Excellente excellence kerkenienne, Père André Louis
On ne peut pas, parlant de Kerkennah, ne peut rendre hommage à l’oeuvre pionnière du Père André Louis, qui a été le premier a en parler de la façon la plus exhaustive et la plus rigoureuse.
Cela n’est pour étonner de la part d'un Père blanc dont l’ouvre fut immense au service de la Tunisie, ne serait-ce que dans le cadre de l’Institut des Belles Lettres Arabes (IBLA), pour ne citer que cet exemple, quel la Tunisie authentique doit beaucoup.
En 1963, André Loui a consacré à nos îles sa thèse de doctorat ès lettres, soutenue à Paris sous le titre « Les îles Kerkena (Tunisie) : étude d’ethnographie tunisienne et de géographie humaine ». Elle a été publiée la même année à Tunis par l’imprimerie Bascone et Muscat.
Se voulant une monographie ethnographique et dialectologique, ce travail monumental se décline en trois volumes qui ont fait le miel de tous ceux qui ont écrit par la suite sur les îles et ce, entre autres, du fait de la richesse incomparable d’une bibliographie toujours incontournable et un index fort utile.

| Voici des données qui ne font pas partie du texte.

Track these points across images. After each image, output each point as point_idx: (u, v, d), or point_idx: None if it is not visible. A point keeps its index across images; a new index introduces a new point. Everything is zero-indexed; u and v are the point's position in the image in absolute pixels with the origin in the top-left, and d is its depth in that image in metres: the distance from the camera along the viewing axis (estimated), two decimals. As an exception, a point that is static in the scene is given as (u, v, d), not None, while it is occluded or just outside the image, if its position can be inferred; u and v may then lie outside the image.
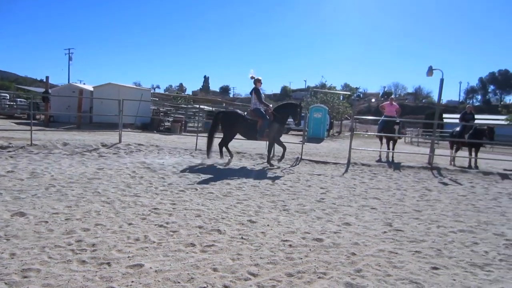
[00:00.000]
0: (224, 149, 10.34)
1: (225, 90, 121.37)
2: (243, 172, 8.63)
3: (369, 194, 6.98)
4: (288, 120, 10.91)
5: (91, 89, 22.74)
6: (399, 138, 14.92)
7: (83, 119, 20.38)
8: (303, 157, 11.63)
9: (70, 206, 4.82)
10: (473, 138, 12.40)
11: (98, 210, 4.75)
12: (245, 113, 10.45)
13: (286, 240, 4.04)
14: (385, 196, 6.88)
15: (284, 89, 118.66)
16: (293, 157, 11.75)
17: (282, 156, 10.47)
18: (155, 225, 4.29)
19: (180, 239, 3.88)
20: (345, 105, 34.62)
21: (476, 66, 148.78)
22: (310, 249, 3.82)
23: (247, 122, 10.02)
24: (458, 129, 13.26)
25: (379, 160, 12.68)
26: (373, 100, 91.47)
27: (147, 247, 3.59)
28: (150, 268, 3.11)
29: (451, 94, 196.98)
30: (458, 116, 17.50)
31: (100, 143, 11.24)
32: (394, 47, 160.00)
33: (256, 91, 10.00)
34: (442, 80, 12.55)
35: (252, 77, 10.08)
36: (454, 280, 3.26)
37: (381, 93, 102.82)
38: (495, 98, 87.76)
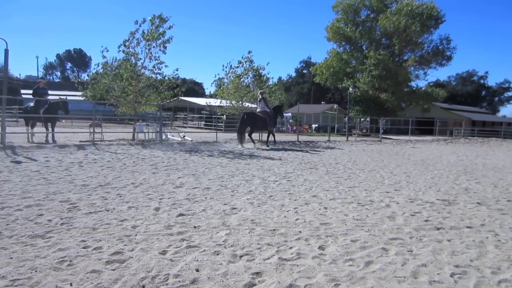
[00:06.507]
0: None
1: None
2: None
3: None
4: None
5: None
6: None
7: None
8: None
9: None
10: (48, 112, 12.50)
11: None
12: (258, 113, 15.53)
13: None
14: None
15: None
16: None
17: (274, 141, 16.30)
18: None
19: None
20: None
21: (53, 43, 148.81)
22: None
23: (261, 119, 15.12)
24: (31, 104, 12.90)
25: None
26: None
27: None
28: None
29: (30, 69, 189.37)
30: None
31: None
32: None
33: (264, 99, 15.75)
34: (7, 51, 11.61)
35: (261, 93, 16.13)
36: (11, 258, 3.14)
37: None
38: (73, 75, 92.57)
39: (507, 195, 6.90)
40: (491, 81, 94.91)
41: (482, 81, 72.78)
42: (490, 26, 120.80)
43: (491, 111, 69.54)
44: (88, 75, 21.53)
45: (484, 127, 40.99)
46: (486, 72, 73.34)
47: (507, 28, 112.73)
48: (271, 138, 16.28)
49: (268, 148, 14.83)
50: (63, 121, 21.38)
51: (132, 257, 3.26)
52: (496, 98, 74.55)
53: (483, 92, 73.84)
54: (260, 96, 15.99)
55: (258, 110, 15.89)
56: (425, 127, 34.53)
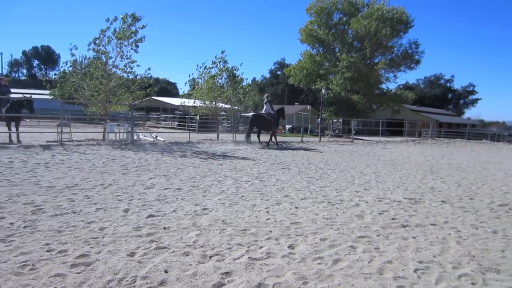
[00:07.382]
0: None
1: None
2: None
3: None
4: None
5: None
6: None
7: None
8: None
9: None
10: (12, 111, 12.00)
11: None
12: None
13: None
14: None
15: None
16: None
17: (275, 143, 17.10)
18: None
19: None
20: None
21: (20, 38, 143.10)
22: None
23: (267, 120, 16.66)
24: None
25: None
26: None
27: None
28: None
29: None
30: None
31: None
32: None
33: (270, 102, 17.45)
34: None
35: (267, 96, 18.30)
36: (-31, 263, 3.00)
37: None
38: (41, 73, 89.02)
39: (469, 194, 7.21)
40: (457, 84, 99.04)
41: (448, 84, 75.72)
42: (457, 28, 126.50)
43: (457, 113, 72.36)
44: (56, 73, 20.75)
45: (450, 129, 42.57)
46: (452, 76, 76.59)
47: (474, 30, 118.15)
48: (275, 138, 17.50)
49: (275, 147, 16.30)
50: (28, 120, 20.55)
51: (98, 260, 3.19)
52: (462, 101, 77.72)
53: (450, 95, 76.77)
54: (266, 99, 17.85)
55: (263, 112, 17.51)
56: (394, 128, 35.50)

Et tout le travail est à l'avenant.
Intitulé « Les travaux », le premier volume est consacré à l’activité économique de l’archipel et les diverses occupations des insulaires ainsi qu'à leur caractéristique première qu’est l’émigration (ce qui fonde l'altérité kerkenienne).
Après une brève introduction physique et historique, André Louis passe en revue avec minutie et exhaustivité toutes les activités des kerkeniens, étudiant la pêche (il recense un millier de pêcheries), la navigation (il constate que les kerkeniens sillonnent de leurs barques le golfe de Gabès et les eaux de la Tunisie orientales), l’agriculture (qu’il qualifie de très limitée) et l’artisanat fort riche en finissant avec l’émigration, rappelant que les kerkenines émigrent en nombre sur le continent.
Titré « Les jours », le second volume est exclusivement ethnographique; il aborde la manière de vivre sur l’archipel. Les chapitres y abondent, très documentés, sur l’habitat et les habitants d’une société musulmane du Maghreb en miniature. Ainsi sont détaillés les habitudes alimentaires, vêtements et habitation, y compris avec le mobilier. La vie familiale et ses différentes étapes (mariage, naissance, éducation) sont de même décrites avec minutie sans manquer les cérémonies qui les accompagnent. La force de l’auteur est ici encore dans les références nombreuses qu’il donne de ce qui se passe dans le reste de la Tunisie et dans toute l'Afrique du Nord, Kerkennah en étant l'illustration condensée.
Ce second volume ne le cède en rien au premier, l'analyse y étant toujours des plus minutieuses, l'information directe et abondante, l'illustration abondante et le ton général précis, objectif et très humain.
Le dernier volume est consacré à la bibliographie et à l’index, faisant de l’ensemble un ouvrage rare en sûreté de l’observation, diversités des faits étudiés et conscience en profondeur des enquêtes, particulièrement sur la vie maritime et la pêche en Méditerranée.
Il est à noter, ainsi que le texte est rehaussé de très nombreuses figures, au nombre de 174 dans le seul premier volume faisant 419 pages.
Notons que la conclusion d'ensemble du Père Louis est plutôt mélancolique, puisqu'il a la conviction d'avoir étudié une société en voie de transformation rapide, cessant d'être ce groupement fermé, cohérent et conservateur qu'il fut pendant des siècles.
Il craint donc une désagrégation de la société kerkenienne en l’imputant à l’école et à l'émigration, toutes deux très prisées aux îles. Toutefois, il concède que la femme a toujours constitué sur l’archipel une force de conservation très vigoureuse, même s’il ne la voit pas contrarier trop longtemps l’accélération de l'évolution des choses.
Or, nous avons démontré, par ailleurs, que Kerkannah garde son âme tout en muant. En effet, il existe une Kerkennah éternelle que le Père Louis n’a d'ailleurs pas manqué de sentir en relevant que les Kerkeniens, même émigrés ou vivant dans des îles modernisées, conservent longtemps encore leur attachante personnalité.